● SOURCE MATERIAL
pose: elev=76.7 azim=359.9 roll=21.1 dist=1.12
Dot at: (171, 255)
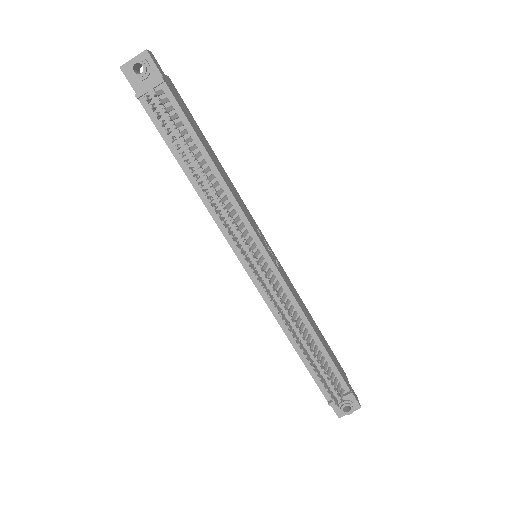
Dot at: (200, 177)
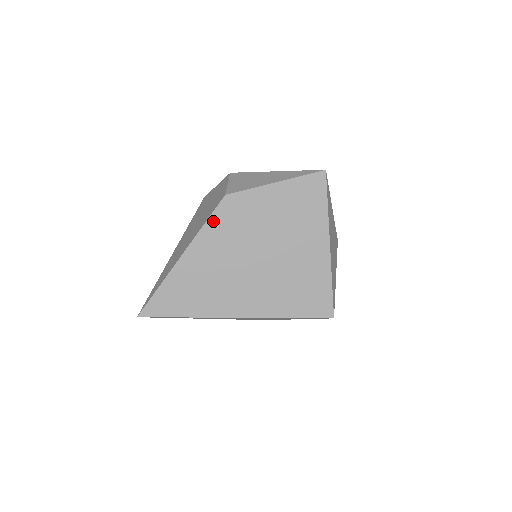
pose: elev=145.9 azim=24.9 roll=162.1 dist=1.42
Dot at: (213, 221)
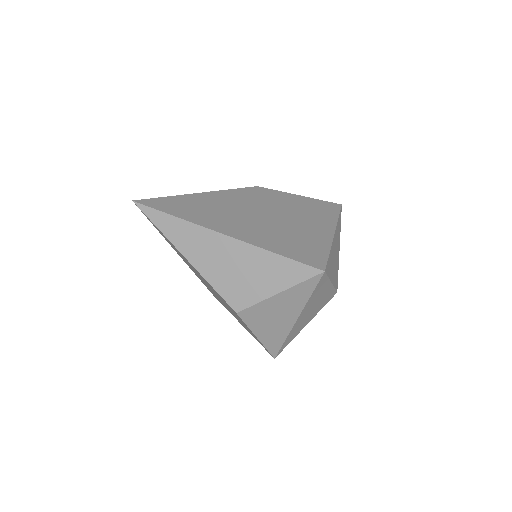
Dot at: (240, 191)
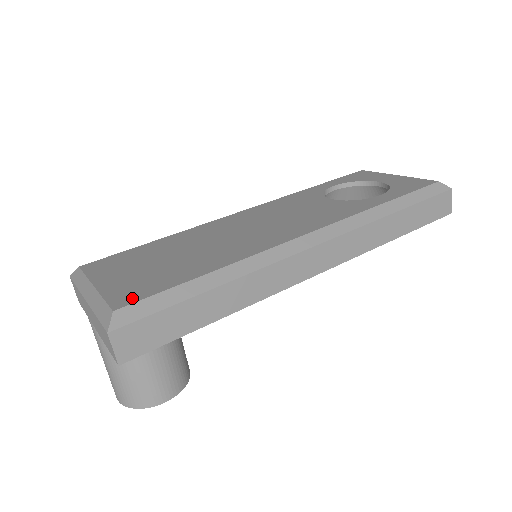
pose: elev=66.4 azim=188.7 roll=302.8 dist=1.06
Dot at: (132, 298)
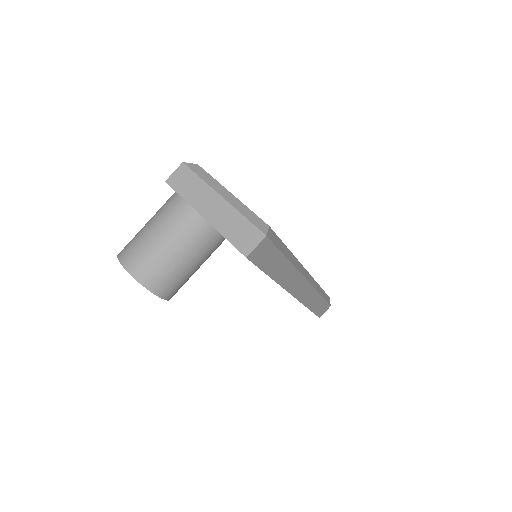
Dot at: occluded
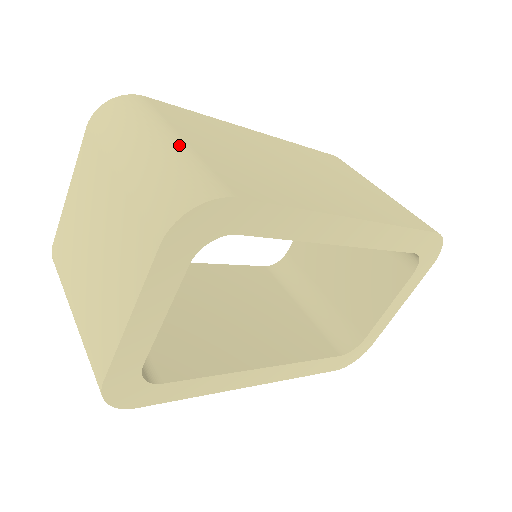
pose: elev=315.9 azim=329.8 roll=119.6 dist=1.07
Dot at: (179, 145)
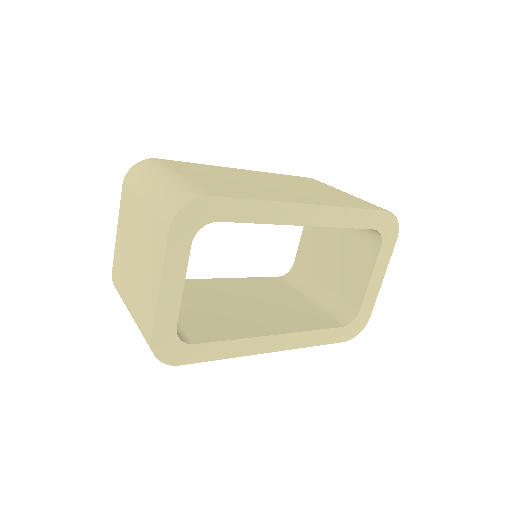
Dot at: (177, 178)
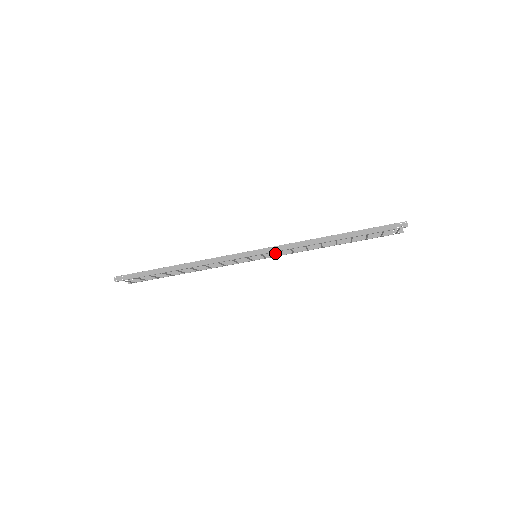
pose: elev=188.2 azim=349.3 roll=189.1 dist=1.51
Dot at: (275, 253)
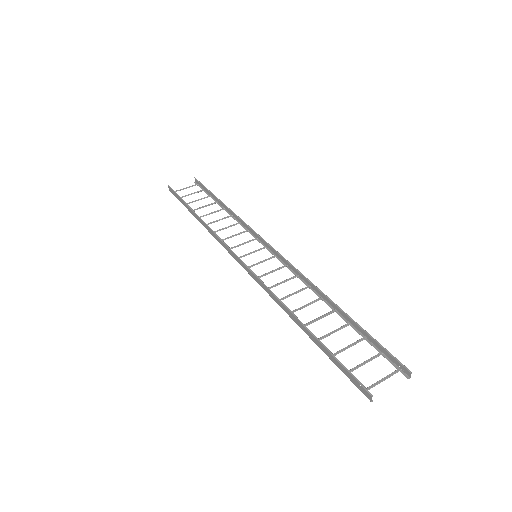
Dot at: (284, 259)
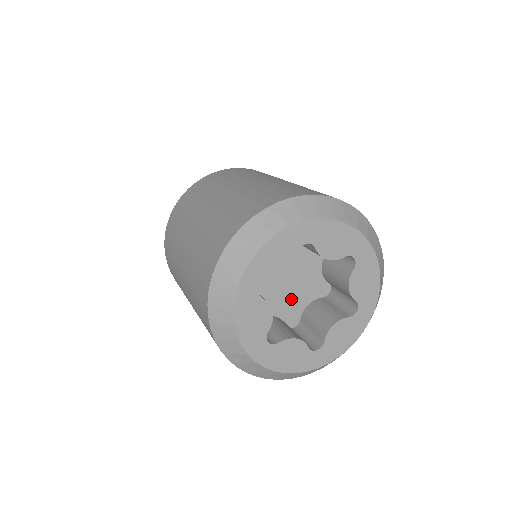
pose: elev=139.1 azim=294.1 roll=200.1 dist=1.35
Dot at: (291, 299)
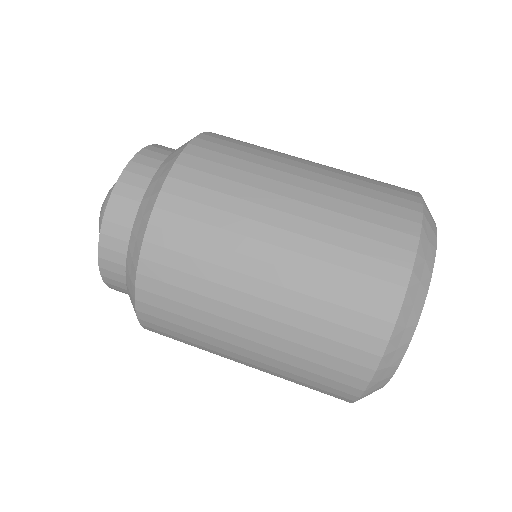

● EXERCISE BRIEF
Copy out all the text lines of the items above word for word, leaving out the pictures.

● ANSWER TO THIS PROBLEM
pose: elev=76.7 azim=359.9 roll=21.1 dist=1.12
Dot at: (171, 255)
Dot at: (200, 177)
pose: elev=145.9 azim=24.9 roll=162.1 dist=1.42
Dot at: (213, 221)
Dot at: (240, 191)
pose: elev=66.4 azim=188.7 roll=302.8 dist=1.06
Dot at: (132, 298)
Dot at: occluded
pose: elev=315.9 azim=329.8 roll=119.6 dist=1.07
Dot at: (179, 145)
Dot at: (177, 178)
pose: elev=188.2 azim=349.3 roll=189.1 dist=1.51
Dot at: (275, 253)
Dot at: (284, 259)
pose: elev=139.1 azim=294.1 roll=200.1 dist=1.35
Dot at: (291, 299)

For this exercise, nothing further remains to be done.